Segment Start: GIVEN DATA
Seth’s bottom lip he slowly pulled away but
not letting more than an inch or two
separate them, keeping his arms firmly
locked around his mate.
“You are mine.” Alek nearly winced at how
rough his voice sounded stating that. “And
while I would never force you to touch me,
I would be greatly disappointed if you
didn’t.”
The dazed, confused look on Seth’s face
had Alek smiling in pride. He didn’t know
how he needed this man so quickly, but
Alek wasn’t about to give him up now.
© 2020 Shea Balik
Segment End: GIVEN DATA
TASK DIRECTIONS:
Recast the lines of the data above as a numbered list, omitting any blank lines.

EXPECTED ANSWER:
1. Seth’s bottom lip he slowly pulled away but
2. not letting more than an inch or two
3. separate them, keeping his arms firmly
4. locked around his mate.
5. “You are mine.” Alek nearly winced at how
6. rough his voice sounded stating that. “And
7. while I would never force you to touch me,
8. I would be greatly disappointed if you
9. didn’t.”
10. The dazed, confused look on Seth’s face
11. had Alek smiling in pride. He didn’t know
12. how he needed this man so quickly, but
13. Alek wasn’t about to give him up now.
14. © 2020 Shea Balik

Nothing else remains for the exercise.